Il a indiqué en fin d'après-midi que 98% des bureaux de vote fonctionnaient normalement, alors qu'il avait annoncé plus tôt qu'une centaine de bureaux, sur un total de 1.554, soit 94%, n'avaient pu ouvrir leurs portes en raison d'actes de sabotages, notamment dans l'Est.

Les résultats préliminaires devraient être annoncés «à partir de lundi ou mardi», selon la Commission.

Alexander Graf Lambsdorff, qui dirige une équipe de 21 observateurs de l'Union européenne, a indiqué que le scrutin s'était globalement bien passé.

«Nous avons vu des électeurs venant en grand nombre aux bureaux de vote de façon pacifique et ne craignant pas les intimidations, malgré des perturbations dans l'Est et des tensions dans le Sud», a-t-il dit, en soulignant que «cette élection représente un évènement historique pour la Libye».

A Tripoli comme à Benghazi, les bureaux de vote ont vu passer un flot d'électeurs ravis de participer au premier scrutin national après plus de quarante ans de règne de Mouammar Kadhafi.

«Ma joie est indescriptible», a déclaré Fawziya Omran, en patientant devant une école du centre de la capitale.

«Je me sens un citoyen libre», s'est réjoui Ali Abdallah Derwich, 80 ans, en chaise roulante.

Certains électeurs étaient venus avec les drapeaux noir, rouge et vert de la révolution, et les mosquées diffusaient les «Allah Akbar» (Dieu est le plus grand) tandis que les rues résonnaient des concerts de klaxons.

Des centaines de Tripolitains ont convergé après le vote vers la place des martyrs au centre de la capitale pour fêter l'événement jusqu'à une heure tardive de la nuit.

La joie était tout aussi palpable à Benghazi, malgré les appels au boycottage et au sabotage du scrutin lancés par les partisans de l'autonomie.

«J'ai le sentiment que ma vie a été gâchée jusqu'à présent, mais mes enfants auront une vie meilleure. Tout ce dont ils ont besoin, c'est d'une impulsion, et je crois que les nouveaux dirigeants donneront cette impulsion», a déclaré Hueida Abdul Sheikh, 47 ans.

Nouvelle période de transition

En votant dans sa ville de Baïda (est), Moustapha Abdeljalil, le président du Conseil national de transition (CNT au pouvoir) qui doit s'effacer devant la nouvelle Assemblée, a estimé que cette journée établissait «les fondements d'une Libye nouvelle».

Avec 3.702 candidats et plus de 100 partis en lice, les pronostics sont difficiles, mais trois formations sortent du lot: les islamistes du Parti de la justice et de la construction (PJC), issu des Frères musulmans, ceux d'Al-Watan, dirigés par l'ex-chef militaire controversé de Tripoli Abdelhakim Belhaj, et les libéraux réunis dans une coalition lancée par l'ex-premier ministre du CNT Mahmoud Jibril.

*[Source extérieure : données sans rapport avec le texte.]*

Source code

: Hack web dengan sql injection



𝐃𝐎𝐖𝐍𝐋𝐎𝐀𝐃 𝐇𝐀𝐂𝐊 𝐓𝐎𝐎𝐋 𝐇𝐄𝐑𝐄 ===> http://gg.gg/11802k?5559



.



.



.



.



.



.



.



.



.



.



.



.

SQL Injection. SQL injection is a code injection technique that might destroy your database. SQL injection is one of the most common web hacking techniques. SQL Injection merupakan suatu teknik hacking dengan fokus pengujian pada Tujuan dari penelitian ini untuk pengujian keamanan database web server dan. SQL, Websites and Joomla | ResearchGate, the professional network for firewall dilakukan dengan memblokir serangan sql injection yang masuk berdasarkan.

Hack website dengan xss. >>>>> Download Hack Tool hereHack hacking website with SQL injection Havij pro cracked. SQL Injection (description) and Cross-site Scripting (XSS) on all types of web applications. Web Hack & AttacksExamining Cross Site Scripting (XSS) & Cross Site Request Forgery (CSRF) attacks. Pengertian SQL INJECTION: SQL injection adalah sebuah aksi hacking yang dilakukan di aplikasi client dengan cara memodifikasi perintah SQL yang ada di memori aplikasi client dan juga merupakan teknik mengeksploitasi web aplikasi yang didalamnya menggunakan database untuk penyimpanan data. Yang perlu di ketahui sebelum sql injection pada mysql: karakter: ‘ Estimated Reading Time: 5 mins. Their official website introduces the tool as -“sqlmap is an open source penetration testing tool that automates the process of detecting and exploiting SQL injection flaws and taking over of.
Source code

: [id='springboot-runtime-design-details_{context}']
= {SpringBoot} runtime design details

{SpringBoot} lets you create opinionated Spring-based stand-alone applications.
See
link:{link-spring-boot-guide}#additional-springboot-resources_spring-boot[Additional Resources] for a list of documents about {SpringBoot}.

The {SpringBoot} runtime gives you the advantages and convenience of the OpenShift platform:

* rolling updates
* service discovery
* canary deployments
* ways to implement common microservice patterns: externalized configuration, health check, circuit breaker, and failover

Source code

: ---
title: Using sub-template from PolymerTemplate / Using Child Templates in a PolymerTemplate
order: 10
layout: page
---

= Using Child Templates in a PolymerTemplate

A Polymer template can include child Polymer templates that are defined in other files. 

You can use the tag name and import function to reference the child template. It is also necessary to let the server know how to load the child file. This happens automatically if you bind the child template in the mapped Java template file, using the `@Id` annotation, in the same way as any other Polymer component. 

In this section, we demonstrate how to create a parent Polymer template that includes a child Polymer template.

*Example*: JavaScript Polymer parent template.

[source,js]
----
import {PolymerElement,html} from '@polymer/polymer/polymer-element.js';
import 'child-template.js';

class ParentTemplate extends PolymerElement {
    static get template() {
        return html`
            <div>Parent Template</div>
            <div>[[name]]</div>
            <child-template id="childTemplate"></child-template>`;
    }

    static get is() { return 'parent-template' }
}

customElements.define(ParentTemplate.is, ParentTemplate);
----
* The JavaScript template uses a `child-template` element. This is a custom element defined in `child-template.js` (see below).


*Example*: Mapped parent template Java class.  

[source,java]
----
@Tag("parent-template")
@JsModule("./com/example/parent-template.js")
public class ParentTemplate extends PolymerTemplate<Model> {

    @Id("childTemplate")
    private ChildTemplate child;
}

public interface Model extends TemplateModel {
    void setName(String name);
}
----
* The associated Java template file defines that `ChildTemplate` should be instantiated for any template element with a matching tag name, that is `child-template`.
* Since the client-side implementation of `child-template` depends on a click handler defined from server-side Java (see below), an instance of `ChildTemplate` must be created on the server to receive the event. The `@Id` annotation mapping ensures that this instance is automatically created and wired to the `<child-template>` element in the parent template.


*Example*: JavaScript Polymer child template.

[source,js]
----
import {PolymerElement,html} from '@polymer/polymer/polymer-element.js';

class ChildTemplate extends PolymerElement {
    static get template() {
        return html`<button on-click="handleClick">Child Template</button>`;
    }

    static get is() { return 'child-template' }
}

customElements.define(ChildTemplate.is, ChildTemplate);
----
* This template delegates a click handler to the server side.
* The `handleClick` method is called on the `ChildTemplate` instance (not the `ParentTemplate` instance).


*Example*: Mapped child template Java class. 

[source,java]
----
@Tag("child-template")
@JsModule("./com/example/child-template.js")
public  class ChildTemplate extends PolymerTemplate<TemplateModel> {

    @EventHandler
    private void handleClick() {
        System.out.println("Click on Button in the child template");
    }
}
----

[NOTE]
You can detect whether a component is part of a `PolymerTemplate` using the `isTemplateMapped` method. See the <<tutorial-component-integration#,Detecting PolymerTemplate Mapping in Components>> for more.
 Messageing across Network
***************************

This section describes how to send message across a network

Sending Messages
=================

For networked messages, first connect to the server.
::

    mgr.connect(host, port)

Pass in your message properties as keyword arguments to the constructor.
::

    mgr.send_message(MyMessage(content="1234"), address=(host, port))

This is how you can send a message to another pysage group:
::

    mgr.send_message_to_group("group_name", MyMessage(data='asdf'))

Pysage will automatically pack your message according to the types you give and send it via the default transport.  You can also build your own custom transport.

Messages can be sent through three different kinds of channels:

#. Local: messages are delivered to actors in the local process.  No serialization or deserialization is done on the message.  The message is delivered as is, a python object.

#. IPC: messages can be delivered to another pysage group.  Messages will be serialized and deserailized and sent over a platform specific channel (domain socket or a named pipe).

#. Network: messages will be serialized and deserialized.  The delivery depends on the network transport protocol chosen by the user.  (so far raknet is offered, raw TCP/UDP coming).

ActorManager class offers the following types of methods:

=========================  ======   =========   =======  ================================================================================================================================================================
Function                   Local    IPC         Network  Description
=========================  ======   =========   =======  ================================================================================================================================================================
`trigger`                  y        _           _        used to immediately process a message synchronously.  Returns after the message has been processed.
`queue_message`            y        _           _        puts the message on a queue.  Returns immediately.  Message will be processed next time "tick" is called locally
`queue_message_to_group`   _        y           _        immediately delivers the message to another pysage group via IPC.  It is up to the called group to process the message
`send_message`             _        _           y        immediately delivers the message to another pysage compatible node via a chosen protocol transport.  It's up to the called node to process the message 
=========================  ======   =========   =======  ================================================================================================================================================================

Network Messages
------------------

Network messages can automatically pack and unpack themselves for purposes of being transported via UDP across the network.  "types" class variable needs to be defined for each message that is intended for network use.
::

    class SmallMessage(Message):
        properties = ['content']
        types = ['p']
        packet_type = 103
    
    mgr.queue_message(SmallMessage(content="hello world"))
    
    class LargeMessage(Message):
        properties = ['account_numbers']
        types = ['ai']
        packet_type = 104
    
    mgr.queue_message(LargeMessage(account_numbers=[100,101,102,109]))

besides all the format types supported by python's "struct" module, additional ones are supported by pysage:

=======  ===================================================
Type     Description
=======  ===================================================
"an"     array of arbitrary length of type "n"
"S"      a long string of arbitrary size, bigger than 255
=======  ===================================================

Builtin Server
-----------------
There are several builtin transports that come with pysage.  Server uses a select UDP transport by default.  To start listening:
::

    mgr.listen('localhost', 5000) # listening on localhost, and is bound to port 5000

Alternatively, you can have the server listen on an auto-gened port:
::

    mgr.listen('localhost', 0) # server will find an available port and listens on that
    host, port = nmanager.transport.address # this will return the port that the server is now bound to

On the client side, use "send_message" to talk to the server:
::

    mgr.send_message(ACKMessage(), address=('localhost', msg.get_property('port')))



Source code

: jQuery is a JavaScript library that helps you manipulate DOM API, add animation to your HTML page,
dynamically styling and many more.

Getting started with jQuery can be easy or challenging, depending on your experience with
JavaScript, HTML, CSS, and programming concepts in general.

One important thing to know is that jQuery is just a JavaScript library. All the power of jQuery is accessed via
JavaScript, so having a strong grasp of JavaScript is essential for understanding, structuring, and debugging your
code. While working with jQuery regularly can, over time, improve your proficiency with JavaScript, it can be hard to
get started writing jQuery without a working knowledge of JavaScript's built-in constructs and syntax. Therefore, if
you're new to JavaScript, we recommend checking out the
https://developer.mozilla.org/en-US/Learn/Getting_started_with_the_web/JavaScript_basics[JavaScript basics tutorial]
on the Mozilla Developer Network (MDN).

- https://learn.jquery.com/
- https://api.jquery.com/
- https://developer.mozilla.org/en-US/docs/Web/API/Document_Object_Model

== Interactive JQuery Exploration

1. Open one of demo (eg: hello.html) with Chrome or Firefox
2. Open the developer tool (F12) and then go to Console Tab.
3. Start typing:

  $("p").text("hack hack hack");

La semaine précédant le scrutin a été marquée par des tensions dans l'Est, qui ont culminé vendredi avec la mort d'un fonctionnaire de la Commission électorale, tué par un tir à l'arme légère sur l'hélicoptère à bord duquel il se trouvait au sud de Benghazi.

Auparavant, des partisans de l'autonomie, qui entendent dénoncer la répartition des sièges au sein de l'Assemblée nationale (100 sièges pour l'Ouest, 60 pour l'Est et 40 pour le Sud), avaient sommé plusieurs importants terminaux pétroliers de l'Est de cesser leurs opérations jusqu'à la fin du scrutin.

«Si les autorités ne revoient pas la répartition des sièges, nous allons envisager d'autres mesures», a prévenu l'un des leaders, Ibrahim al-Jadhran.

Pour tenter de calmer les autonomistes, le CNT a ôté à la prochaine Assemblée l'une de ses principales prérogatives, celle de désigner les membres du comité chargé de rédiger la future Constitution.

La composition de ce comité devrait faire l'objet d'un nouveau scrutin, et chacune des trois régions y enverra 20 membres.

En attendant, le Congrès général national sera chargé de choisir un nouveau gouvernement et de gérer une nouvelle période de transition, en prenant le relais du CNT qui devrait être dissous lors de sa première session.